Filmmaker: Something that the film highlights so well is how many of these objects and processes exist in museums. Is there a hope on your end that viewers and artists will engage differently with museological institutions going forward?
Rinland: Well, Harvard Art Museums e-mailed me a couple of months ago. I’d gifted them a tagua nut, the vegetable ivory seed that you see in the film when the tusk is being x-rayed. Angela Chang, conservator at the Harvard Art Museums, e-mailed me to say they were testing the nut to restore ivory on a Pieta. It was an incredible outcome, that my project had influenced the way that they work with these objects.

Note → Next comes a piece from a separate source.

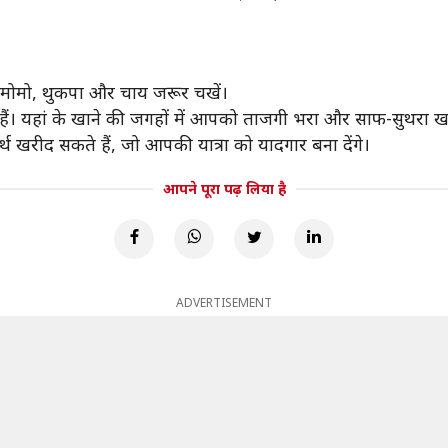
से मोमो, थुकपा और चाय जरूर चखें।
े होते हैं। यहां के खाने की जगहों में आपको ताजगी भरा और साफ-सु
थ खरीद सकते हैं, जो आपकी यात्रा को यादगार बना देंगे।
आपने पूरा पढ़ लिया है
ADVERTISEMENT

It’s something I write about in the book, the importance of interdisciplinary collaboration in museums when restoring objects, including non-human subjects. Before they start restoring, they might spend up to a year talking between the conservator, the art historian, the curator to work out whether or not the object should even be restored. I was thinking, “what if there was an artist involved in this process of restoration?” I realised how necessary it is. And it is happening to some degree—at the Harvard Art Museums they conduct recorded conversations with artists whose work they have acquired about how they’d like their work to be restored, so it is something being worked on with the living artists themselves, but I’m talking more about having artists involved in the restoration process. If you have an object and an artist is interested in one of the materials—like I am in ivory, for example—they come in and, through conversations and collaborations, everyone might work out a more innovative or ethical way of working with the collection. Bringing in a different knowledge system,people that have a different way of thinking or knowing into these conversations—that was a real interest and a huge part of this project, and, in a way, it was successful.

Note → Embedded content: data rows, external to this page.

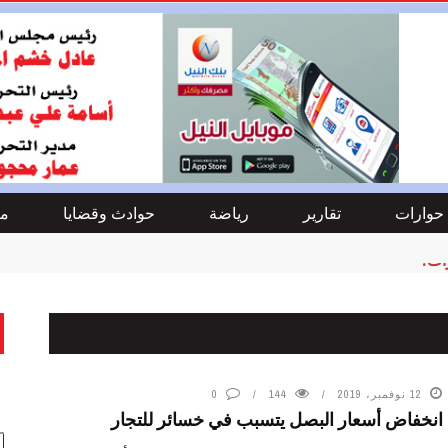
حوارات
تقارير
رياضة
حوادث وقضايا
من
ات!
12 نوفمبر، 2019
144
0
انخفاض أسعار البصل يتسبب في خسائر للتجار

This is not new at all, it’s something that’s come from Jorge Otero-Pailos’s “experimental preservation.” I was interested in infiltrating the museum and adapting ideas of conservation that have been developing slowly in the past few years. Conservation has always been historically varied: you can have two museums in the same city doing completely different things because the Head of Conservation has very different ideas about what conservation should be. That way of thinking was a huge part of the project, as well as exploring conservation through institutional critique. I developed a syllabus that I’ve taught a few times, which I’m teaching at UnionDocs in New York City in May, called “Moving a Still Artefact.” It’s an exploration of how film can subvert the way that we view or study museums, and how we can view museums and objects that live within them in turn.
The most concrete museum infiltration that I had planned since talking to Richard Sabin about making the ceramic tusk replica was its donation back to the Natural History Museum. It was donated last November and currently lives in their archive. It is accessible to the public via request. The process of applying to view the ceramic tusk is part of the work, as well as the viewer’s subsequent access to viewing more than 99% of the museum’s collection, which lives in the archive.